# How to complete this task:
Continue the oneDNN documentation on attributes and scratchpad mode below, starting right after its last sentence.

Attributes¶
The parameters passed to create a primitive descriptor specify the problem. An engine specifies where the primitive will be executed. An operation descriptor specifies the basics: the operation kind; the propagation kind; the source, destination, and other tensors; the strides (if applicable); and so on.
Attributes specify some extra properties of the primitive. Users must create them before use and must set required specifics using the corresponding setters. The attributes are copied during primitive descriptor creation, so users can change or destroy attributes right after that.
If not modified, attributes can stay empty, which is equivalent to the default attributes. Primitive descriptors’ constructors have empty attributes as default parameters, so, unless required, users can simply omit them.
Attributes can also contain post-ops, which are computations executed after the primitive.
Scratchpad Mode¶
Some primitives might require a temporary buffer while performing their
computations. For instance, the operations that do not have enough independent
work to utilize all cores on a system might use parallelization over the
reduction dimension (the K dimension in the GEMM notation). In this case
different threads compute partial results in private temporary buffers, and then
the private results are added to produce the final result. Another example is
using matrix multiplication (GEMM) to implement convolution. Before calling
GEMM, the source activations need to be transformed using the im2col
operation. The transformation result is written to a temporary buffer that is
then used as an input for the GEMM.
In both of these examples, the temporary buffer is no longer required once the primitive computation is completed. oneDNN refers to such kind of a memory buffer as a scratchpad.
Both types of implementation might need extra space for the reduction in case
there are too few independent tasks. The amount of memory required by the
im2col
transformation is proportional to the size of the source image
multiplied by the weights spatial size. The size of a buffer for reduction is
proportional to the tensor size to be reduced (e.g., diff_weights
in the
case of backward by weights) multiplied by the number of threads in the
reduction groups (the upper bound is the total number of threads).

# Records provided:

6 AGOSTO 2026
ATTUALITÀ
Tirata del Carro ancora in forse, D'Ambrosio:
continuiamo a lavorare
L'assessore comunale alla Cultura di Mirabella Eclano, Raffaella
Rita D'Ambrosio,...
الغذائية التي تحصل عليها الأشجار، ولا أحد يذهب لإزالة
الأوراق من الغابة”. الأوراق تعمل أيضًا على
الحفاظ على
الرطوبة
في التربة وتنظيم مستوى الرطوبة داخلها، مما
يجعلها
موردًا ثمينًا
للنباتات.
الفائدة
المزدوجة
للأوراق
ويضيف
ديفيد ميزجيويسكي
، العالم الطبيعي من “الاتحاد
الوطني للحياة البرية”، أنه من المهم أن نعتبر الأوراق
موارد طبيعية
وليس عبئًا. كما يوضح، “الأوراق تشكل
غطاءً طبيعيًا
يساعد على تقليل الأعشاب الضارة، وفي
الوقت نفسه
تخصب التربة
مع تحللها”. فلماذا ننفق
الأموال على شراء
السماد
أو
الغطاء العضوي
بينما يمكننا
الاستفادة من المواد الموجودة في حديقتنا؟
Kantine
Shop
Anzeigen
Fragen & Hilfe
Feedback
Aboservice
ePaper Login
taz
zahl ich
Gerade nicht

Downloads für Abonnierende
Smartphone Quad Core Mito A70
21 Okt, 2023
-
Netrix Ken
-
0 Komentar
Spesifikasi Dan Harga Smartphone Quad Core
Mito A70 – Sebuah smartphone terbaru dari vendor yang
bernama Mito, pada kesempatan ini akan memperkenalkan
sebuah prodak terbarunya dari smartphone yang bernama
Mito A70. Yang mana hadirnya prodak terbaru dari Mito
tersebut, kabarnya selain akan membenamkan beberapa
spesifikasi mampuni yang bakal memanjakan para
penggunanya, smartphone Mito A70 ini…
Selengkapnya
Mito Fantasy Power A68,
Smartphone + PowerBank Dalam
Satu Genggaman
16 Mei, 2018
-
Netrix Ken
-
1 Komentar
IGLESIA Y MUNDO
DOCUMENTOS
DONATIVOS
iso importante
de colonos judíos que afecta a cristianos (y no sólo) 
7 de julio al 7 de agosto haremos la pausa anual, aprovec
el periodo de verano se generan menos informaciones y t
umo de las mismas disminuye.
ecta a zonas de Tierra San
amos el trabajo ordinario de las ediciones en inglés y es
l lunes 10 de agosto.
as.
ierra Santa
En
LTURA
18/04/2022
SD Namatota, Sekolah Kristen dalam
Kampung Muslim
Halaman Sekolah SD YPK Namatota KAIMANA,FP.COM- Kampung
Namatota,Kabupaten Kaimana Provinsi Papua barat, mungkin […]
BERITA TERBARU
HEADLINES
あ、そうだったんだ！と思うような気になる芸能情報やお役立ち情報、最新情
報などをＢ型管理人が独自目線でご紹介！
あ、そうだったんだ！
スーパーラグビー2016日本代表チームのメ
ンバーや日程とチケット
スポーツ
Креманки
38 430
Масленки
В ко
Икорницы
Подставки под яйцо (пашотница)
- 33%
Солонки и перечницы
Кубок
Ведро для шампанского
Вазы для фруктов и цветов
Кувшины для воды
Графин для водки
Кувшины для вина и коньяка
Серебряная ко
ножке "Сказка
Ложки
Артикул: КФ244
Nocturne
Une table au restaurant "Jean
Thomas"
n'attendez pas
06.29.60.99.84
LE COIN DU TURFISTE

# Answer to the exercise:
By contrast, some other primitives might require very little extra space. For
instance, one of the implementation of the dnnl::sum
primitive requires temporary
space only to store the pointers to data for each and every input array (that
is, the size of the scratchpad is n * sizeof(void *)
, where n
is the
number of summands).
oneDNN supports two modes for handling scratchpads:
-
enum
dnnl
::
scratchpad_mode
¶ Scratchpad mode.
Values:
-
enumerator
library
¶ The library manages the scratchpad allocation. There may be multiple implementation-specific policies that can be configured via mechanisms that fall outside of the scope of this specification.
-
enumerator
user
¶ The user manages the scratchpad allocation by querying and providing the scratchpad memory to primitives. This mode is thread-safe as long as the scratchpad buffers are not used concurrently by two primitive executions.
-
enumerator
The scratchpad mode is controlled though the
dnnl::primitive_attr::set_scratchpad_mode()
primitive attributes.
If the user provides scratchpad memory to a primitive, this memory must be created using the same engine that the primitive uses.
All primitives support both scratchpad modes.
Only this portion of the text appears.